“The West wants in,” was the cry in the 1980s. Nonsense, says Brian Mulroney.
“The West was already in, and had been since the day our government took office,” the former prime minister maintained in a speech he delivered Tuesday evening.
As historians assess the legacy of the Mulroney era, the man it is named after is determined to have a hand in what they say. Twenty-five years after the signing of the Canada-U.S. free trade agreement, he has been speaking on the success of that accord in promoting trade between the two countries.
And in Calgary on Tuesday, Mr. Mulroney addressed, albeit indirectly, the greatest blemish on his record: the rise of the Reform and Bloc Quebecois parties, which ultimately doomed his Progressive Conservatives.
When Mr. Mulroney became prime minister in 1984, Western MPs were a powerful force in government for the first time since John Diefenbaker’s defeat in 1963.
How powerful? Don Mazankowski was deputy prime minister, Joe Clark was foreign minister, Harvie Andre, who passed away Monday, was Government House Leader, Jim Hawkes was caucus whip, Lee Richardson was deputy chief of staff. Albertans, every one.
But it was about more than just people, Mr. Mulroney asserted. His government scrapped the hated National Energy Program and the Foreign Investment Review Agency, transferred the head office of the National Energy Board from Ottawa to Calgary and privatized Petro-Canada, “unleashing the entrepreneurial spirit of the private sector in the oil patch.”
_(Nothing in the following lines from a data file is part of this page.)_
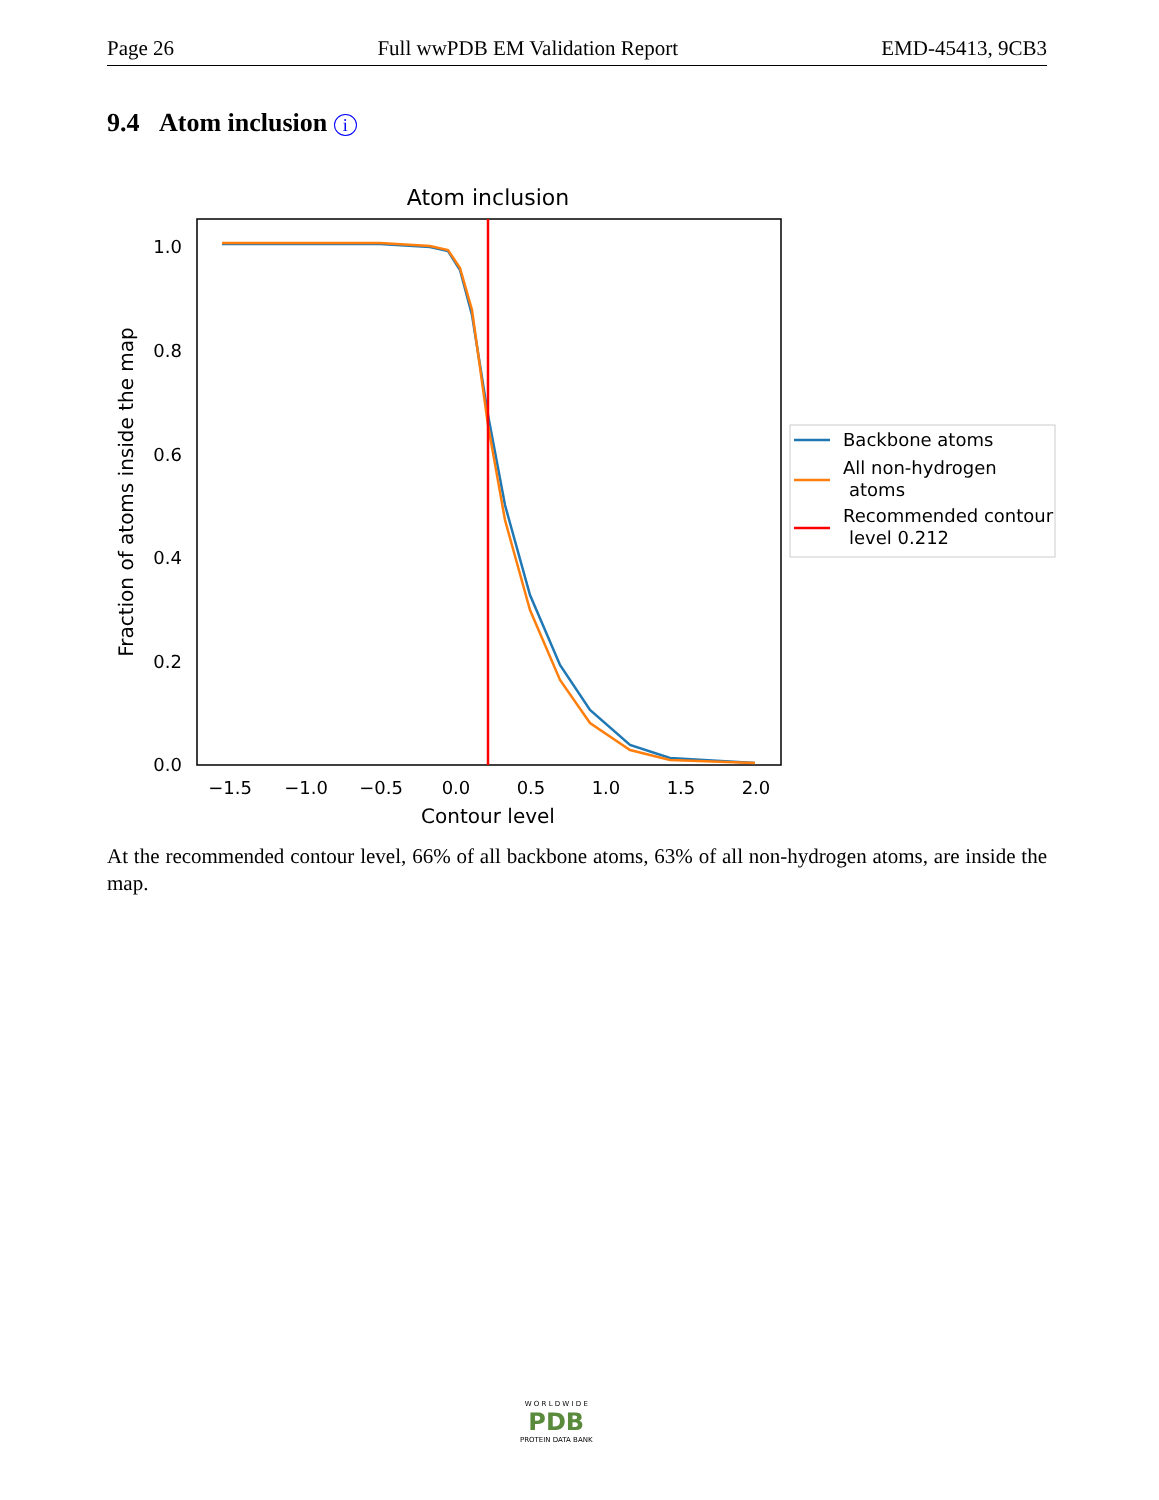Page 26 Full wwPDB EM Validation Report EMD-45413, 9CB3
9.4 Atom inclusion i
Atom inclusion
0.0
0.2
0.4
0.6
0.8
1.0
−1.5
−1.0
−0.5
0.0
0.5
1.0
1.5
2.0
Contour level
Fraction of atoms inside the map
Backbone atoms
All non-hydrogen
atoms
Recommended contour
level 0.212
At the recommended contour level, 66% of all backbone atoms, 63% of all non-hydrogen atoms, are inside the map.
W O R L D W I D E
PDB
PROTEIN DATA BANK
There was the creation of the Western Diversification Office and aid to western farmers. Most of all there was the free trade agreement itself, which unleashed a new sense of energy and confidence within Canadian business, not least in the West.
“I think any objective, informed observer would be hard pressed to find another federal government in the 145-year history of Canada that did as much (as) or more than ours to ensure that powerful action and results were delivered to Alberta and her citizens,” Mr. Mulroney declared.
And yet that same objective, informed observer would be compelled to note that Westerners voted against the Progressive Conservatives and for the new Reform Party in 1993, led by Preston Manning, who coined the term: “The West wants in.”
The failed Meech Lake and Charlottetown accords, the awarding of the CF-18 maintenance contracts to a Montreal rather than a Winnipeg firm, the implementation of the Goods and Services Tax– which was sound policy but lousy politics – the general focus on accommodating Quebec and a myriad other slights real and perceived fed the rise of Reform.
Today, Canada is led by Stephen Harper, a Conservative prime minister who is of and from the West, and Westerners appear largely to accept they are not just in, but largely in charge.
Mr. Mulroney declined to address these darker aspects of his legacy, both in his speech and in an interview.
“I’ve simply dwelt on the role my government played, without a sliver of malice or vindictiveness,” he said in the interview.
The closest he came in the speech to considering the events that led to the rise of Reform, and of the Bloc Quebecois, was this:
“Time is the ally of leaders who placed the defence of principle ahead of the pursuit of popularity.” (We suspect Mr. Mulroney is referring to himself). “And history has little time for the marginal roles played by the carpers and complainers, and less for their opinions.” (We suspect Mr. Mulroney is referring to Mr. Manning.)
Leaders must “be ready to endure the attacks that often accompany profound or controversial change,” he concluded, “while they await the distant and compelling sounds of a verdict that only history and a more reflective nation can render in the fullness of time.”
And time, Canada’s 18th prime minister is convinced, must ultimately be on his side.